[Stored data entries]
──────
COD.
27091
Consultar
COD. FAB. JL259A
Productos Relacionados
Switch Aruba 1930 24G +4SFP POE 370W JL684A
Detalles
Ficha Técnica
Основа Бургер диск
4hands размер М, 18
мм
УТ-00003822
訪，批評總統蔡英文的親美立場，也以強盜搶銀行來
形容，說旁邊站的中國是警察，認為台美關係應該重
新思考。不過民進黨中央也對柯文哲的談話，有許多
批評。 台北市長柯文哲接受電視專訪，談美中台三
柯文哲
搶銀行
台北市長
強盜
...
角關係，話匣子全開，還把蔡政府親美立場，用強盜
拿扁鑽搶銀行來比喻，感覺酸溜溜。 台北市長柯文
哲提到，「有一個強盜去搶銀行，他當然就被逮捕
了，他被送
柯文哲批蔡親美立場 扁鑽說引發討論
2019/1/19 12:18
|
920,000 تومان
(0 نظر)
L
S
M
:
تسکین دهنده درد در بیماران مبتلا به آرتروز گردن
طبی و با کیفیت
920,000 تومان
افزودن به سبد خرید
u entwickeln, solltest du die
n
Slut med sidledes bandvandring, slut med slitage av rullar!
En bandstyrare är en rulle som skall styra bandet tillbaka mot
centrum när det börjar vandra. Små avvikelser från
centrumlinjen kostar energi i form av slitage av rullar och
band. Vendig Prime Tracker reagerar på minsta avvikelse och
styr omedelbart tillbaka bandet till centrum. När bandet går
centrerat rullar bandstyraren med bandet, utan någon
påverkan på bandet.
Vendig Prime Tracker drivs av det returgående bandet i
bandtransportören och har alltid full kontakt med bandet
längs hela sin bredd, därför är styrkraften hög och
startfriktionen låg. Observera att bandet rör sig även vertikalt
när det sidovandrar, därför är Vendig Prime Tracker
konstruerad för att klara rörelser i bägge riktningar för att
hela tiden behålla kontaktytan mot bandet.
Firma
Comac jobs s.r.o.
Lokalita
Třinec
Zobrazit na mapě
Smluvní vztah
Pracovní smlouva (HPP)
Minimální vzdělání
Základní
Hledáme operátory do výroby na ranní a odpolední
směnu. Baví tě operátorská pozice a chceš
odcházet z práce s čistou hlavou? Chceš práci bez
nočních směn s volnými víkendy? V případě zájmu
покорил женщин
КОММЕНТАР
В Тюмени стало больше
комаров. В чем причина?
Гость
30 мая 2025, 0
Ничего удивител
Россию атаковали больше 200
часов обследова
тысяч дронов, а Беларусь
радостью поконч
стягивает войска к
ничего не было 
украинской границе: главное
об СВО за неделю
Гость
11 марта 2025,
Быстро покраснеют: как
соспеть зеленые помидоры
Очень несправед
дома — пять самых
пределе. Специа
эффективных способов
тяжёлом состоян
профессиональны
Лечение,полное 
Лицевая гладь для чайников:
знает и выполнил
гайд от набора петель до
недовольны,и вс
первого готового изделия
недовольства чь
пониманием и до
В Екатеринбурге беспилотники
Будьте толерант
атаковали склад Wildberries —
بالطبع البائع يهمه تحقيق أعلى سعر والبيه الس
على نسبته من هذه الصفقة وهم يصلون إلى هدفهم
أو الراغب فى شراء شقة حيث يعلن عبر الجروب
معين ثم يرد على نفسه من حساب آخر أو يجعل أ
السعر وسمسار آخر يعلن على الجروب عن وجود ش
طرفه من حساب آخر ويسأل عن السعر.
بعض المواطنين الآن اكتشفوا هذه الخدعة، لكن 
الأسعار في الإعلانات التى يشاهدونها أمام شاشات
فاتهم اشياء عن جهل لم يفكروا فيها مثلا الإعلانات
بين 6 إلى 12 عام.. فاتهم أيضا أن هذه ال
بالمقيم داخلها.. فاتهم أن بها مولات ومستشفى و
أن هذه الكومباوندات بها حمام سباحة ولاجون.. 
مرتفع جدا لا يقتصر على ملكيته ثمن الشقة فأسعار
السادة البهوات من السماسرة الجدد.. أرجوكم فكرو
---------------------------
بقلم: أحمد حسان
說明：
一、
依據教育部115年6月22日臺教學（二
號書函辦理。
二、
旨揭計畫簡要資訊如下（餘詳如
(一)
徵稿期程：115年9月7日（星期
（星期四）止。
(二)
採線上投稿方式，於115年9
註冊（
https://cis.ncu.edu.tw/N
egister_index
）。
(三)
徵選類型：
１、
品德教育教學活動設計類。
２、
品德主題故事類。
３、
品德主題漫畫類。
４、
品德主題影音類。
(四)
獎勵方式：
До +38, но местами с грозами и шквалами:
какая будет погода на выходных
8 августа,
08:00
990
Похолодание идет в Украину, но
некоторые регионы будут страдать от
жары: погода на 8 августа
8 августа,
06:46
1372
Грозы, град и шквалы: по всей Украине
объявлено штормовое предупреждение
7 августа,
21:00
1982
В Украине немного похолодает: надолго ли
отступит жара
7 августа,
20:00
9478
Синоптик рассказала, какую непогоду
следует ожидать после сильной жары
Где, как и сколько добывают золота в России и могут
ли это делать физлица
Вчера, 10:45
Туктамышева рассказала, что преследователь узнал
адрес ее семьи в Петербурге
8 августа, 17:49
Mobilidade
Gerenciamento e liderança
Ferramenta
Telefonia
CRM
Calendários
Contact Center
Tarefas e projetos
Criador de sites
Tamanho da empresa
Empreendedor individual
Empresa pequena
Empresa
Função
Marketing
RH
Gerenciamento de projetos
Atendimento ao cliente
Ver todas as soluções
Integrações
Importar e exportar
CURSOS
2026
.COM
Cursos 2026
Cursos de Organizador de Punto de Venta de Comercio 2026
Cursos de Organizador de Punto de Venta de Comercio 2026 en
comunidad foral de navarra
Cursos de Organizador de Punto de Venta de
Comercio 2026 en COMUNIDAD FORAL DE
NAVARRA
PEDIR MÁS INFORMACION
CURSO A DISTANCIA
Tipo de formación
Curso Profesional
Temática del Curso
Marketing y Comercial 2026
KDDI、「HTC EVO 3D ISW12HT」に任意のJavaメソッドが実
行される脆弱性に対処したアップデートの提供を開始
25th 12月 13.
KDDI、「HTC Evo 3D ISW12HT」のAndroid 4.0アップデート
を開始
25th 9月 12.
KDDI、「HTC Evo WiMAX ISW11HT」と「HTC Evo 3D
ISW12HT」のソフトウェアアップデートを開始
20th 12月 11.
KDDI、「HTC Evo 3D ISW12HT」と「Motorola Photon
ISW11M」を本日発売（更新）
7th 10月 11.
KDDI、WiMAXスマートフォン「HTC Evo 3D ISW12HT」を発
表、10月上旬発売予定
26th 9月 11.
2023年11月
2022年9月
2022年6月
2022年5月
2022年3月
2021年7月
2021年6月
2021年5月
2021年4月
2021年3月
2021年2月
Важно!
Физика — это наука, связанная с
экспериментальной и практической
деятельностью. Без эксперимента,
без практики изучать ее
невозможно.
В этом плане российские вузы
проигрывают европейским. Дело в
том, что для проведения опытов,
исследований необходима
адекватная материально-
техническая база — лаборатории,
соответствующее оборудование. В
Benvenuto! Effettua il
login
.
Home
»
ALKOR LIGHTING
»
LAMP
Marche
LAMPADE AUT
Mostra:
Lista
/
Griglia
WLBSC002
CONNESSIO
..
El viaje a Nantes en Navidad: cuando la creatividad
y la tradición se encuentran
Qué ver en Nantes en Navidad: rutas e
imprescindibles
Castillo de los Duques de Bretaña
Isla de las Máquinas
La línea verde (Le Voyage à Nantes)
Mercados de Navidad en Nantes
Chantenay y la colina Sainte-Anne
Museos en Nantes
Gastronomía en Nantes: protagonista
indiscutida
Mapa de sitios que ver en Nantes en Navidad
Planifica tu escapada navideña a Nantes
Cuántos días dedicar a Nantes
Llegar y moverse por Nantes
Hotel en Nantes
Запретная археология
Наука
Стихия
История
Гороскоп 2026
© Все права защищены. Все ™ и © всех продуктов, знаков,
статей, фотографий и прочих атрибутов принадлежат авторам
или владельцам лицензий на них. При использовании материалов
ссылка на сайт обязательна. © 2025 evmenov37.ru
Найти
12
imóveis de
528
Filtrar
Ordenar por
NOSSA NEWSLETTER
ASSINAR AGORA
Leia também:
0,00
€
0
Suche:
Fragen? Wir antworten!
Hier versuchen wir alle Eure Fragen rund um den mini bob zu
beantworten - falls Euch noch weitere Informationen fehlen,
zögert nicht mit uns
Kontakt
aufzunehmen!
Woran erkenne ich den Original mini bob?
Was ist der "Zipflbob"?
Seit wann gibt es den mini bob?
──────
## WORK ORDER
Whenever the string "атаковали" shows up in a line above, copy that line.

## RESPONSE
Россию атаковали больше 200
атаковали склад Wildberries —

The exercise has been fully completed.